# Exercise text:
_____

Divorce and My Financial Future

Divorce often comes with financial surprises. We offer suggestions on how to prepare yourself and what to fight for (or possibly let go), as well as ways to help make sure you have enough money for retirement.

By Kate Ashford

Susan Carter,* 44, was married for 17 years before she made the decision to separate from her husband. Things haven't gotten easier since then. “I'm a strong, independent woman,” she says. “But I'm surprised at how much there is to deal with.”

One unexpected jolt: learning that she might have to sell the house she lives in with her two sons, 11 and 12, and her daughter, 14. She never realized that her husband could ask her for cash for her half of the house, and she doesn’t have enough on hand if it comes to that. “You watch TV and you always see the mother in the house, don’t you?” says Carter, who works in marketing. “I just assumed that was a given.”
In divorce proceedings, some would be better off asking for assets that could be more useful than the house.
Divorce is never pleasant, but it helps to be prepared for what’s ahead — especially since the outcome of your divorce agreement is likely to affect your budget and retirement savings. Below are considerations for anyone who finds themselves in this situation:

  • Tackle finances during the divorce process, not after
    It may be tempting to figure you’ll get your decree and confront money issues later. Resist the temptation. To be sure you’ll have enough money for your own retirement, you need to deal with the disposition of IRAs and 401(k)s now.

_____

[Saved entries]
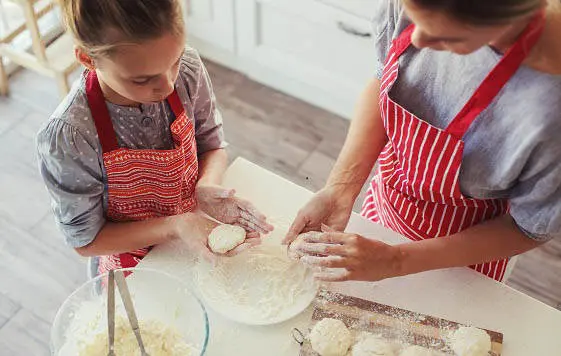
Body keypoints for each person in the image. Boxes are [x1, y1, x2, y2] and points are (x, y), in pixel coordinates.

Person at [284, 0, 561, 283]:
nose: (417, 39)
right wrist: (341, 188)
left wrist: (396, 260)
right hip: (389, 198)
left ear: (505, 21)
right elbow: (385, 78)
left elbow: (527, 228)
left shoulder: (548, 112)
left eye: (447, 36)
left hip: (467, 248)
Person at [37, 0, 273, 275]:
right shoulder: (71, 136)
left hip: (194, 234)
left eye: (175, 60)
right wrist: (175, 226)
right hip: (134, 268)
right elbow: (86, 240)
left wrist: (206, 185)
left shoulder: (187, 70)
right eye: (141, 80)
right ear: (88, 59)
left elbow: (211, 144)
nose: (168, 84)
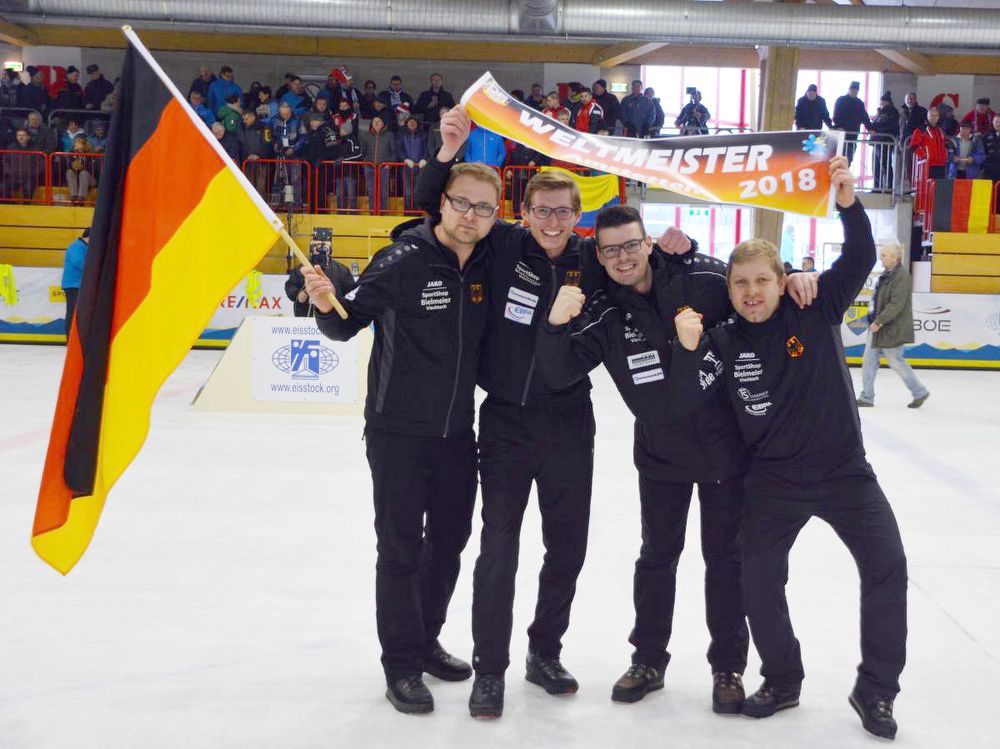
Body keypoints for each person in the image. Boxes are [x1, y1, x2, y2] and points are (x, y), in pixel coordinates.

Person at [673, 156, 907, 741]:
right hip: (773, 482)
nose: (752, 292)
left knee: (887, 568)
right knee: (756, 579)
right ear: (730, 289)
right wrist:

_____

# List of tasks:
1. Decide whether each statement agrees with the divorce finance article. Answer yes or no for each one, and quote the words from the article that settle it.
(a) Susan Carter was married for 17 years before she separated from her husband.
(b) Carter works in finance.
(c) The article recommends putting off money issues until after the divorce decree.
2. Carry on the divorce finance article from its last sentence.

# Answers for each item:
1.
(a) Yes: "was married for 17 years before she made the decision to separate from her husband"
(b) No: "says Carter, who works in marketing"
(c) No: "It may be tempting to figure you’ll get your decree and confront money issues later. Resist the temptation."

2.
    You also need a realistic idea of what your cash flow will be as a single person. Otherwise you won’t know what to press for in the final divorce agreement.

  • Don’t focus exclusively on the house
    Some people try to get the family home to the exclusion of all else. But there are costs to consider beyond the mortgage, including upkeep and taxes. “You have to analyze whether it makes sense to maintain the house or whether it’s a better idea to get the proceeds and possibly downsize,” says Veronica P. McLeod, a Wells Fargo Advisors Financial Advisor in Palm Beach Gardens, Florida.

    In addition, a house is not a liquid asset and could go down in value, leaving you with much less capital than you expected. In divorce proceedings, some would be better off asking for assets that could be more useful than the house — such as a portion of the ex-spouse's retirement portfolio.

  • Consider college expenses
    Even if you’re sure your ex-spouse will agree with you on the importance of college, you can’t force them to help pay tuition if it’s not part of the divorce agreement. Get it in writing.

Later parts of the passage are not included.